> _What is needed_: The answer is to be the data that follows, transcribed exactly, minus its pictures.

> _Data excerpt_:
* * * *

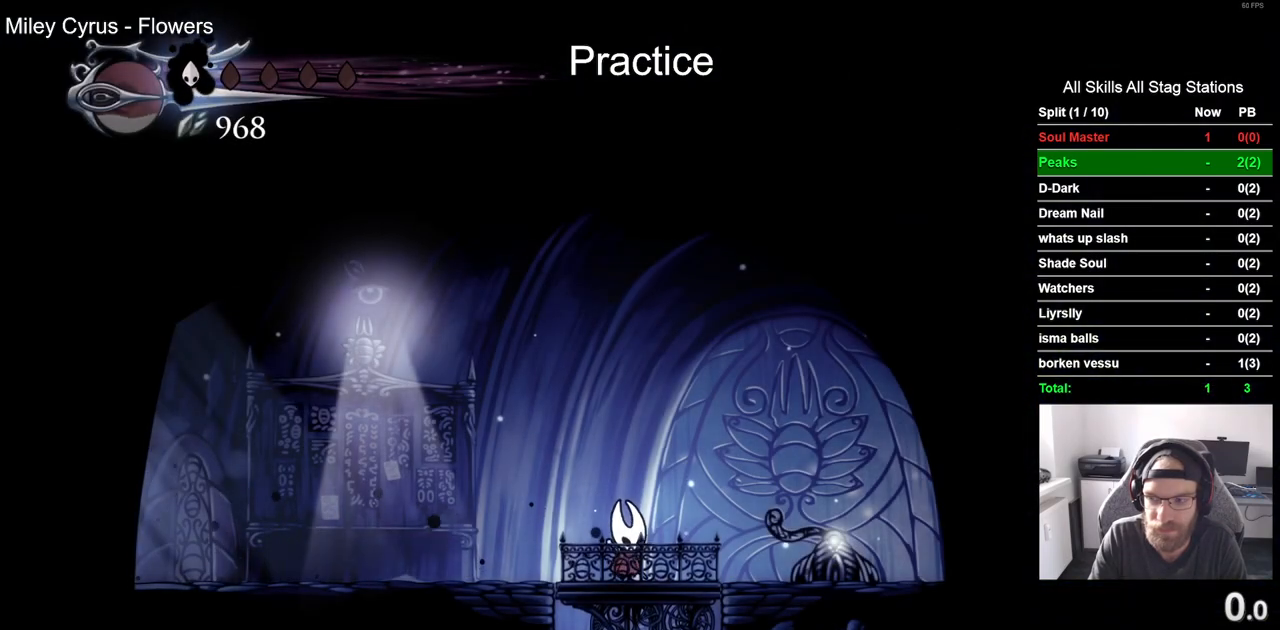
{"dt_ms": 500, "buttons": ["DPAD_RIGHT"], "left_stick": "center", "right_stick": "center", "events": [[433, "DPAD_RIGHT", "down"]]}
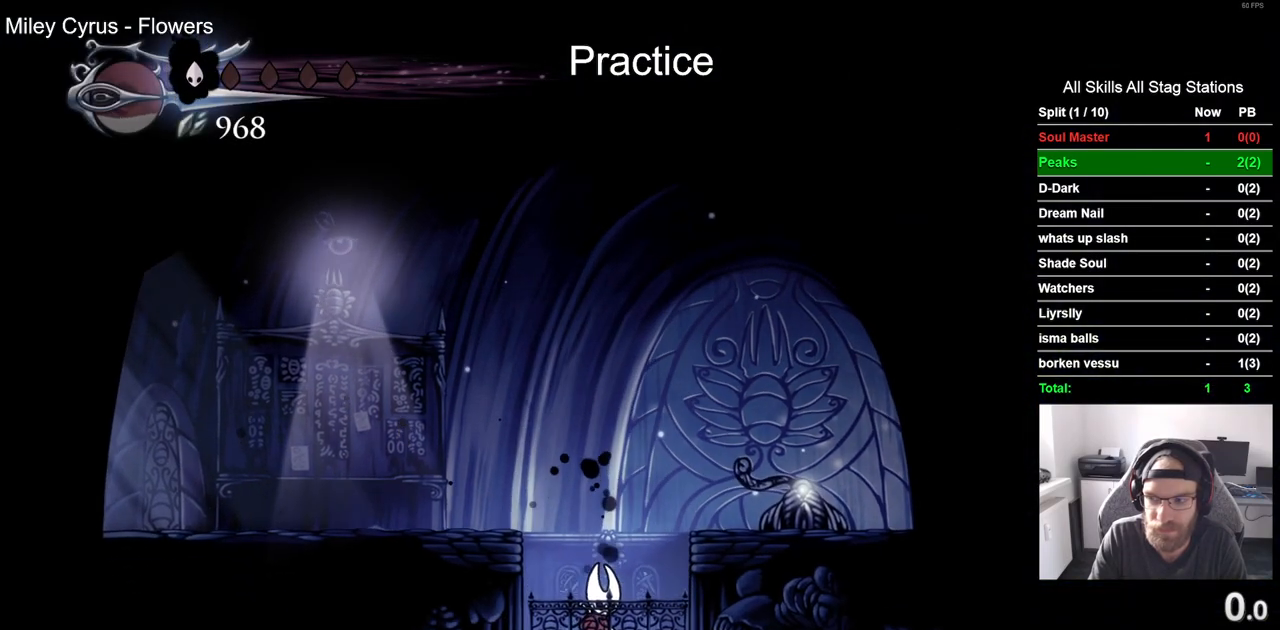
{"dt_ms": 500, "buttons": ["DPAD_RIGHT"], "left_stick": "center", "right_stick": "center", "events": []}
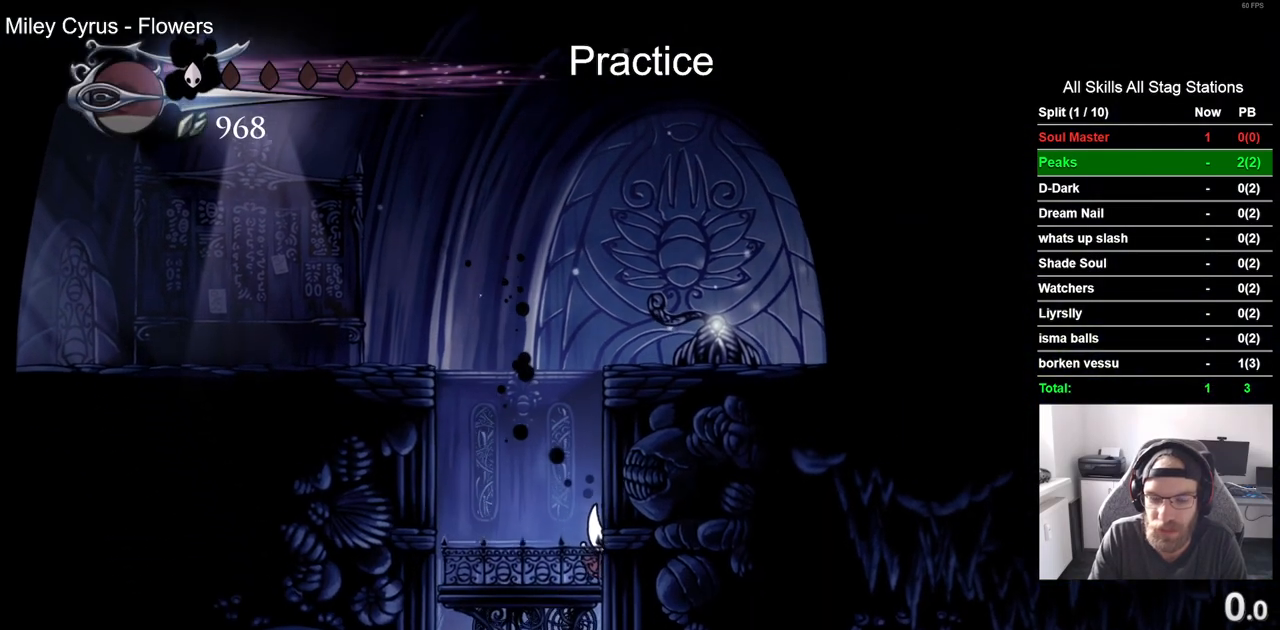
{"dt_ms": 500, "buttons": ["DPAD_RIGHT"], "left_stick": "center", "right_stick": "center", "events": []}
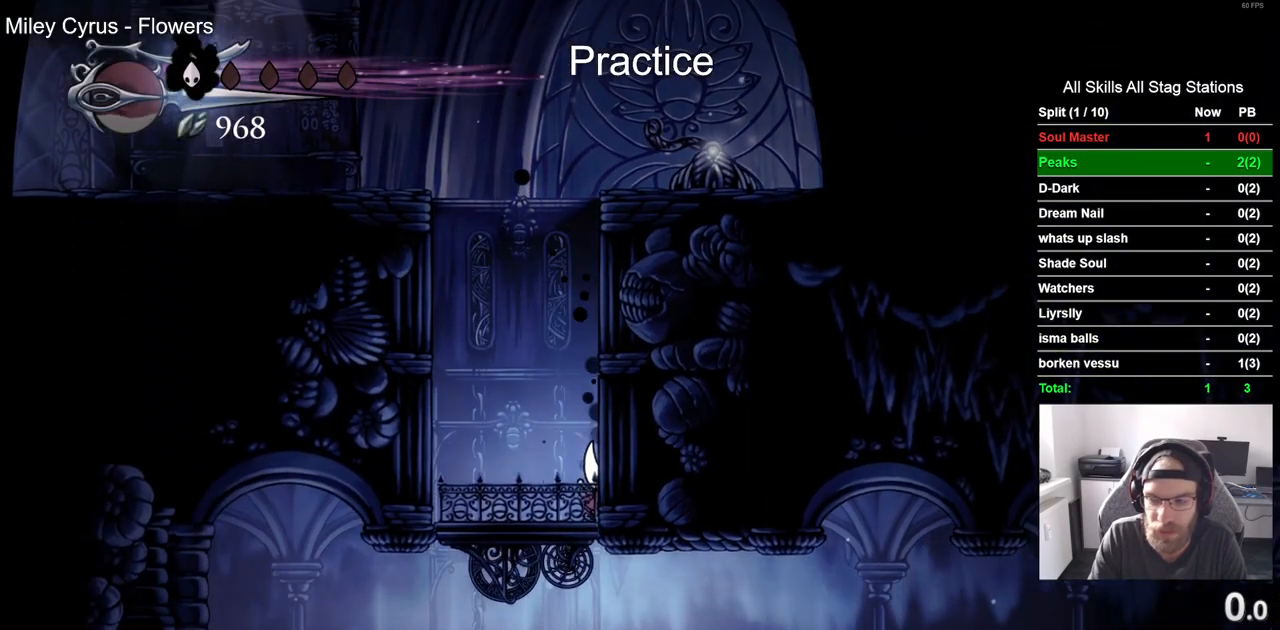
{"dt_ms": 500, "buttons": ["R2", "DPAD_RIGHT"], "left_stick": "center", "right_stick": "center"}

* * * *

> _Problem solution_:
{"dt_ms": 500, "buttons": ["DPAD_RIGHT"], "left_stick": "center", "right_stick": "center", "events": [[433, "DPAD_RIGHT", "down"]]}
{"dt_ms": 500, "buttons": ["DPAD_RIGHT"], "left_stick": "center", "right_stick": "center", "events": []}
{"dt_ms": 500, "buttons": ["DPAD_RIGHT"], "left_stick": "center", "right_stick": "center", "events": []}
{"dt_ms": 500, "buttons": ["R2", "DPAD_RIGHT"], "left_stick": "center", "right_stick": "center"}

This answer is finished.